## PROBLEM TO WORK ON
The answer must be the full listing, reproduced word for word.

## STUDY MATERIAL
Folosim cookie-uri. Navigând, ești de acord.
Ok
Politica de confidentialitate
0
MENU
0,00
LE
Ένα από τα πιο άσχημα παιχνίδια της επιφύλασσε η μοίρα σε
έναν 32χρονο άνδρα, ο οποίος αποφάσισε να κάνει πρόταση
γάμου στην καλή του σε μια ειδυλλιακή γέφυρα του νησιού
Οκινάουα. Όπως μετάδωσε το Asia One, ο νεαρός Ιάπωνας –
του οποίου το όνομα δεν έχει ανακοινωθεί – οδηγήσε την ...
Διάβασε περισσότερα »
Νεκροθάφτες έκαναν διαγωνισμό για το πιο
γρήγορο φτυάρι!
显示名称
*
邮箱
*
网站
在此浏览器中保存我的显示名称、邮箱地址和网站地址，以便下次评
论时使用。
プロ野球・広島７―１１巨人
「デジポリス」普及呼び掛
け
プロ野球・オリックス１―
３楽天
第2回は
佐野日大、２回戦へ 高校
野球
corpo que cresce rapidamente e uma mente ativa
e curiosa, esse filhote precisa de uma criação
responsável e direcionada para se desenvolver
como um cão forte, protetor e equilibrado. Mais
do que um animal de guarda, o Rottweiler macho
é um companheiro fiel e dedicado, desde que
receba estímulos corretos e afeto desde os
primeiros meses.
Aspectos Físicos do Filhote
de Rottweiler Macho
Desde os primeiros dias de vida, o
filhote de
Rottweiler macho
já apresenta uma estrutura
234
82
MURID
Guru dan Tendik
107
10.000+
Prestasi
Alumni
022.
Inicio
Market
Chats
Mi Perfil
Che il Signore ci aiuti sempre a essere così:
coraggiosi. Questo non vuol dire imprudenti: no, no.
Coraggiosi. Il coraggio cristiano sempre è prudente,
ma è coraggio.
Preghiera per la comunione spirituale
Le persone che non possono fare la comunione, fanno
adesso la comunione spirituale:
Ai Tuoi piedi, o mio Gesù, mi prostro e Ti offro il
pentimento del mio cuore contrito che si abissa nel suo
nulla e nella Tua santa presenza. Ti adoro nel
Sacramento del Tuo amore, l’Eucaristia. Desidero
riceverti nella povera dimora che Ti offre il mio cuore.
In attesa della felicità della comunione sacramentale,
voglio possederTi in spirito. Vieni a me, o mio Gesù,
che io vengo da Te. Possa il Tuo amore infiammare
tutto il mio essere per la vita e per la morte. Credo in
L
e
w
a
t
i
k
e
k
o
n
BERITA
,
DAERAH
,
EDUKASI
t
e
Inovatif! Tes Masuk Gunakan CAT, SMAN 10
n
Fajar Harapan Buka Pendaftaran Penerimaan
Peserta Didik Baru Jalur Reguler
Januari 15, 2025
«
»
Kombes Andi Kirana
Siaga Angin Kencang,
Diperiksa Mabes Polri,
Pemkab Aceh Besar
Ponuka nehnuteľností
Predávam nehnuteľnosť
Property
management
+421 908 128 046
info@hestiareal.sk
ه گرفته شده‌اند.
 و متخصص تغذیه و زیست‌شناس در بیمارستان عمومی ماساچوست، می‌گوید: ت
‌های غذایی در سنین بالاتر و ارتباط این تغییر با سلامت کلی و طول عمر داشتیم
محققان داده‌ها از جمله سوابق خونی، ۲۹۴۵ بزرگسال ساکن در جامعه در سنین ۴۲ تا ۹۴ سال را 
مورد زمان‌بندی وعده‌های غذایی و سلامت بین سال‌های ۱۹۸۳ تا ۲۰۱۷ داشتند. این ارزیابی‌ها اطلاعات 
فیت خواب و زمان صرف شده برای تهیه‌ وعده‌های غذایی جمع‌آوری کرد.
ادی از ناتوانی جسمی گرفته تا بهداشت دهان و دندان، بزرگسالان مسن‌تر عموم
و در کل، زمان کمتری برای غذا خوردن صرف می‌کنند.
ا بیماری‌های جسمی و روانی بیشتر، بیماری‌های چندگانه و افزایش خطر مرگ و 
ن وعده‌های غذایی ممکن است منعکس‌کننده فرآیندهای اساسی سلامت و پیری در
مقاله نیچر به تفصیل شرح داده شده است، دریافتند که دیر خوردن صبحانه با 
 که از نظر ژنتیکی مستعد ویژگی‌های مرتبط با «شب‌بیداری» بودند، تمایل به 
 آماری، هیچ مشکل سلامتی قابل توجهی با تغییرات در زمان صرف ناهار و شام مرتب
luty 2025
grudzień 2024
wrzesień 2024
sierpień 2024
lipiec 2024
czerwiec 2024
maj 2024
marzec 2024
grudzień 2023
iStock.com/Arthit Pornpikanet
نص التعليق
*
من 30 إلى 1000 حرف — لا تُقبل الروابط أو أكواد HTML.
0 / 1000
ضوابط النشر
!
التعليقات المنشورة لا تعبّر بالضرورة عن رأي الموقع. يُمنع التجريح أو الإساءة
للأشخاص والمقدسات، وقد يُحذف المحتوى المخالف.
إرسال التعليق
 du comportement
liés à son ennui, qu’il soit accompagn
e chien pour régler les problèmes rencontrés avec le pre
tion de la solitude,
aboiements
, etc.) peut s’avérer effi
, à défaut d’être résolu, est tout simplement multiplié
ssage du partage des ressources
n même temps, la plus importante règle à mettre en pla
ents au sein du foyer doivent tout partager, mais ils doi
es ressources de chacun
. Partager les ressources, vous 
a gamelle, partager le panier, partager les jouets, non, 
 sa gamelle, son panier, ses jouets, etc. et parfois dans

## EXERCISE SOLUTION
Folosim cookie-uri. Navigând, ești de acord.
Ok
Politica de confidentialitate
0
MENU
0,00
LE
Ένα από τα πιο άσχημα παιχνίδια της επιφύλασσε η μοίρα σε
έναν 32χρονο άνδρα, ο οποίος αποφάσισε να κάνει πρόταση
γάμου στην καλή του σε μια ειδυλλιακή γέφυρα του νησιού
Οκινάουα. Όπως μετάδωσε το Asia One, ο νεαρός Ιάπωνας –
του οποίου το όνομα δεν έχει ανακοινωθεί – οδηγήσε την ...
Διάβασε περισσότερα »
Νεκροθάφτες έκαναν διαγωνισμό για το πιο
γρήγορο φτυάρι!
显示名称
*
邮箱
*
网站
在此浏览器中保存我的显示名称、邮箱地址和网站地址，以便下次评
论时使用。
プロ野球・広島７―１１巨人
「デジポリス」普及呼び掛
け
プロ野球・オリックス１―
３楽天
第2回は
佐野日大、２回戦へ 高校
野球
corpo que cresce rapidamente e uma mente ativa
e curiosa, esse filhote precisa de uma criação
responsável e direcionada para se desenvolver
como um cão forte, protetor e equilibrado. Mais
do que um animal de guarda, o Rottweiler macho
é um companheiro fiel e dedicado, desde que
receba estímulos corretos e afeto desde os
primeiros meses.
Aspectos Físicos do Filhote
de Rottweiler Macho
Desde os primeiros dias de vida, o
filhote de
Rottweiler macho
já apresenta uma estrutura
234
82
MURID
Guru dan Tendik
107
10.000+
Prestasi
Alumni
022.
Inicio
Market
Chats
Mi Perfil
Che il Signore ci aiuti sempre a essere così:
coraggiosi. Questo non vuol dire imprudenti: no, no.
Coraggiosi. Il coraggio cristiano sempre è prudente,
ma è coraggio.
Preghiera per la comunione spirituale
Le persone che non possono fare la comunione, fanno
adesso la comunione spirituale:
Ai Tuoi piedi, o mio Gesù, mi prostro e Ti offro il
pentimento del mio cuore contrito che si abissa nel suo
nulla e nella Tua santa presenza. Ti adoro nel
Sacramento del Tuo amore, l’Eucaristia. Desidero
riceverti nella povera dimora che Ti offre il mio cuore.
In attesa della felicità della comunione sacramentale,
voglio possederTi in spirito. Vieni a me, o mio Gesù,
che io vengo da Te. Possa il Tuo amore infiammare
tutto il mio essere per la vita e per la morte. Credo in
L
e
w
a
t
i
k
e
k
o
n
BERITA
,
DAERAH
,
EDUKASI
t
e
Inovatif! Tes Masuk Gunakan CAT, SMAN 10
n
Fajar Harapan Buka Pendaftaran Penerimaan
Peserta Didik Baru Jalur Reguler
Januari 15, 2025
«
»
Kombes Andi Kirana
Siaga Angin Kencang,
Diperiksa Mabes Polri,
Pemkab Aceh Besar
Ponuka nehnuteľností
Predávam nehnuteľnosť
Property
management
+421 908 128 046
info@hestiareal.sk
ه گرفته شده‌اند.
 و متخصص تغذیه و زیست‌شناس در بیمارستان عمومی ماساچوست، می‌گوید: ت
‌های غذایی در سنین بالاتر و ارتباط این تغییر با سلامت کلی و طول عمر داشتیم
محققان داده‌ها از جمله سوابق خونی، ۲۹۴۵ بزرگسال ساکن در جامعه در سنین ۴۲ تا ۹۴ سال را 
مورد زمان‌بندی وعده‌های غذایی و سلامت بین سال‌های ۱۹۸۳ تا ۲۰۱۷ داشتند. این ارزیابی‌ها اطلاعات 
فیت خواب و زمان صرف شده برای تهیه‌ وعده‌های غذایی جمع‌آوری کرد.
ادی از ناتوانی جسمی گرفته تا بهداشت دهان و دندان، بزرگسالان مسن‌تر عموم
و در کل، زمان کمتری برای غذا خوردن صرف می‌کنند.
ا بیماری‌های جسمی و روانی بیشتر، بیماری‌های چندگانه و افزایش خطر مرگ و 
ن وعده‌های غذایی ممکن است منعکس‌کننده فرآیندهای اساسی سلامت و پیری در
مقاله نیچر به تفصیل شرح داده شده است، دریافتند که دیر خوردن صبحانه با 
 که از نظر ژنتیکی مستعد ویژگی‌های مرتبط با «شب‌بیداری» بودند، تمایل به 
 آماری، هیچ مشکل سلامتی قابل توجهی با تغییرات در زمان صرف ناهار و شام مرتب
luty 2025
grudzień 2024
wrzesień 2024
sierpień 2024
lipiec 2024
czerwiec 2024
maj 2024
marzec 2024
grudzień 2023
iStock.com/Arthit Pornpikanet
نص التعليق
*
من 30 إلى 1000 حرف — لا تُقبل الروابط أو أكواد HTML.
0 / 1000
ضوابط النشر
!
التعليقات المنشورة لا تعبّر بالضرورة عن رأي الموقع. يُمنع التجريح أو الإساءة
للأشخاص والمقدسات، وقد يُحذف المحتوى المخالف.
إرسال التعليق
 du comportement
liés à son ennui, qu’il soit accompagn
e chien pour régler les problèmes rencontrés avec le pre
tion de la solitude,
aboiements
, etc.) peut s’avérer effi
, à défaut d’être résolu, est tout simplement multiplié
ssage du partage des ressources
n même temps, la plus importante règle à mettre en pla
ents au sein du foyer doivent tout partager, mais ils doi
es ressources de chacun
. Partager les ressources, vous 
a gamelle, partager le panier, partager les jouets, non, 
 sa gamelle, son panier, ses jouets, etc. et parfois dans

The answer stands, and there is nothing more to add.